Hi Eugene,
## What is Related?
The similarity to ActiveRecord is mostly superficial. It adheres to
the ActiveModel interface and gives the added benefit of a convenient
way of doing things like validations, callbacks and serialization. But
conceptually Related is actually closer to FlockDB (
https://github.com/
twitter/flockdb). While FlockDB is a partitioned and replicated graph
interface on top of MySQL, Related is instead more or less a fairly
thin object oriented wrapper on top of Redis sets and zsets. You could
obviously use Redis directly for simple stuff like basic set
operations, in the same way that you could use MySQL joins directly to
implement the same functionality as FlockDB. The added benefit of
using Related is that you get a consistent way of interacting with
Redis as if it was a distributed graph database. Related also
implements some basic graph algorithms and convenience modules (like
the Follower module). My intention is to add more interesting graph
algorithms and query capability in the future. Right now it only has
#path_to and #shortest_path_to.
## How does Related work under the hood?
An edge in the graph is stored as an entry in two sorted sets and two
ordinary sets and a single KV. Like this:
Related.redis.zadd(r_key(:out), self.class.weight_for(self, :out),
self.id)
Related.redis.zadd(r_key(:in), self.class.weight_for(self, :in),
self.id)
Related.redis.sadd(n_key(:out), self.end_node_id)
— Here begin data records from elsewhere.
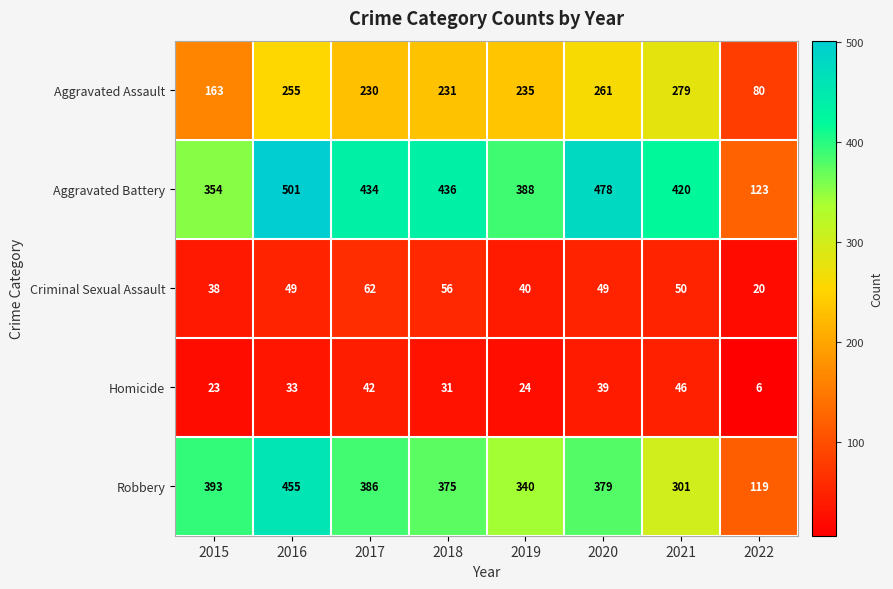

True or false: Homicide has a value of 46 at 2021.

True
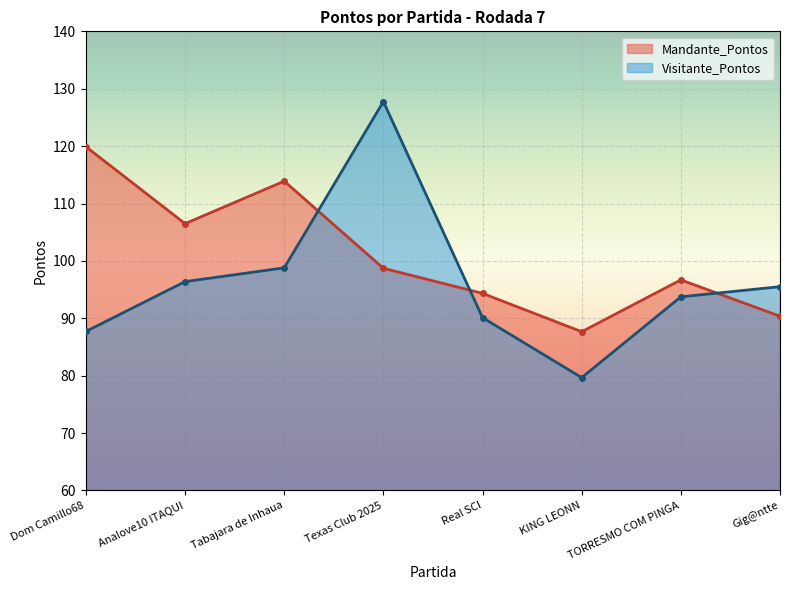

Which series changed the most between Dom Camillo68 and Texas Club 2025?

Visitante_Pontos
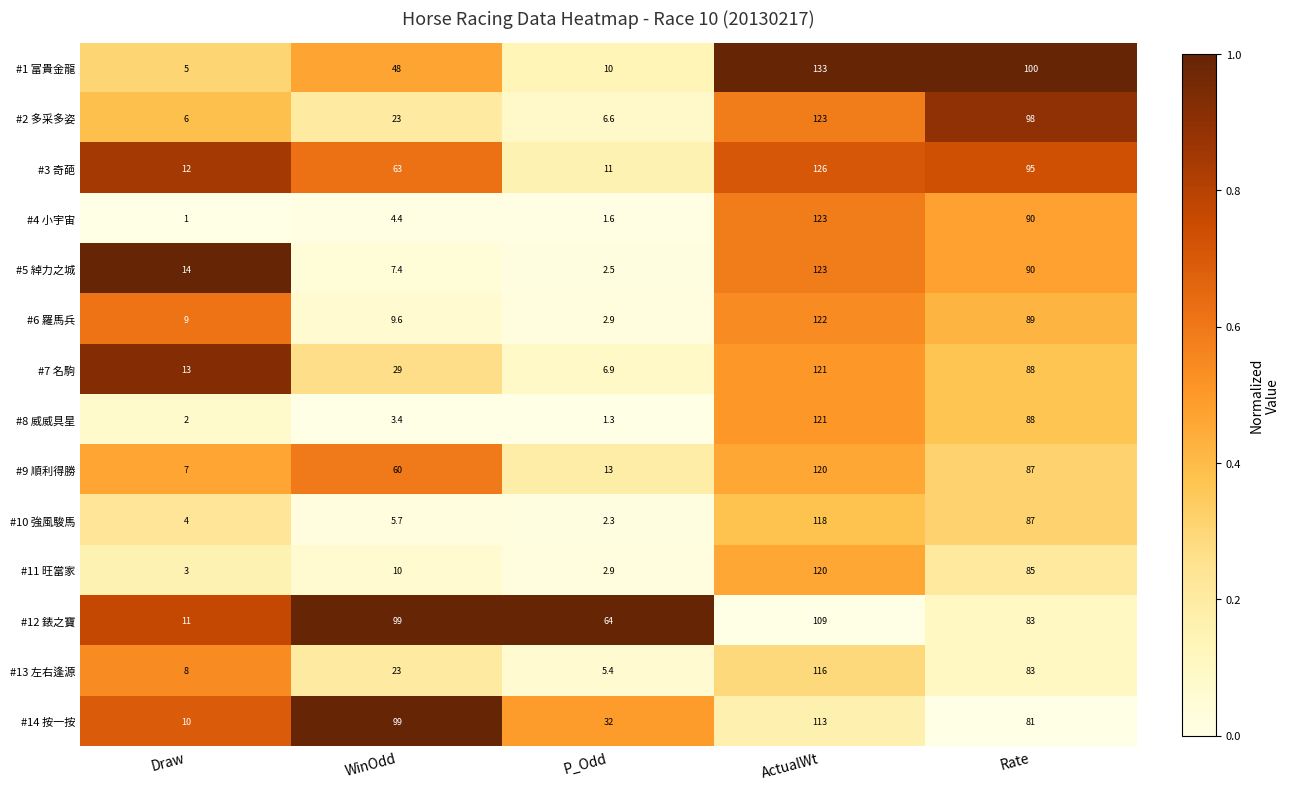

How many data points in #2 多采多姿 are less than 23?

2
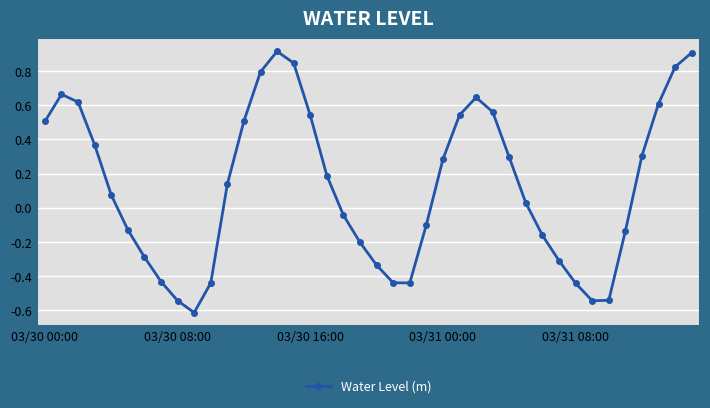

What is the greatest value displayed?

0.9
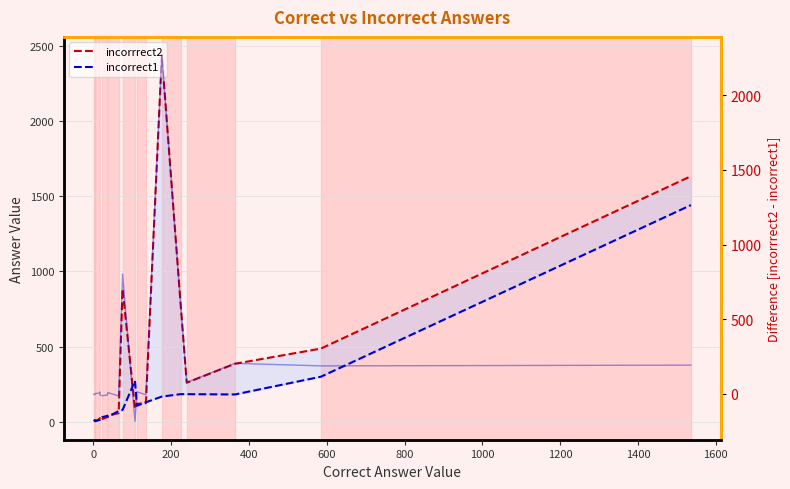

What is the highest value of the incorrrect2 series?

2436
Related.redis.sadd(n_key(:in), self.start_node_id)
Related.redis.set(dir_key,
self.id)
The above is a copy/paste directly from the source. The sorted sets
are used to lookup the edges (in both) directions. The unsorted sets
are an optimization to quickly lookup nodes without going through the
corresponding edges first. They also make it possible to do efficient
set operations like intersect, diff and union, which are not possible
to do with zsets without storing the intermediate result. The last
line in the code above (dir_key) stores the ID of the edge with the
key "{start node id}:{edge type}:{end node id}" and is an optimization
to make deleting (or manipulating) a specific edge much faster and
scale O(1) instead of O(N). It is for example used in
Related::Follower#unfollow! to avoid having to iterate through all the
follow edges to find the one to delete.
## The Follower module
The Follower module is a simple convenience module that is pretty easy
to understand simply by looking at the code (
https://github.com/
sutajio/related/blob/master/lib/related/follower.rb). The interesting
part is perhaps the #friends method that computes an intersect of the
incoming and outgoing follow edges. By default, when running a
distributed setup where the graph is distributed over several Redis
nodes, the sets that store the incoming and outgoing edges for a node
is collocated on the same Redis node. If you for some reason opt to
distribute the keys in a different way Related will transparently be
able to handle that and instead do the intersect on the client side,
which is not much slower in practice for most use cases but is bound
by network bandwidth.
## Shortest path to
The #shortest_path_to method uses the Dijkstra's algorithm to find the
shortest path in the graph. It uses the sismember and smembers
commands to check set membership and to fetch the set of edges from a
node (only the IDs). The first gut feeling I had was that doing it
like that would be too slow. But I have done a lot testing and it
turns out it is very fast in practice, since Redis is so fast. But
obviously you will be limited by network bandwidth and latency when
doing it for real on a large scale (instead of memory bandwidth and
memory latency when doing naive benchmarks).
N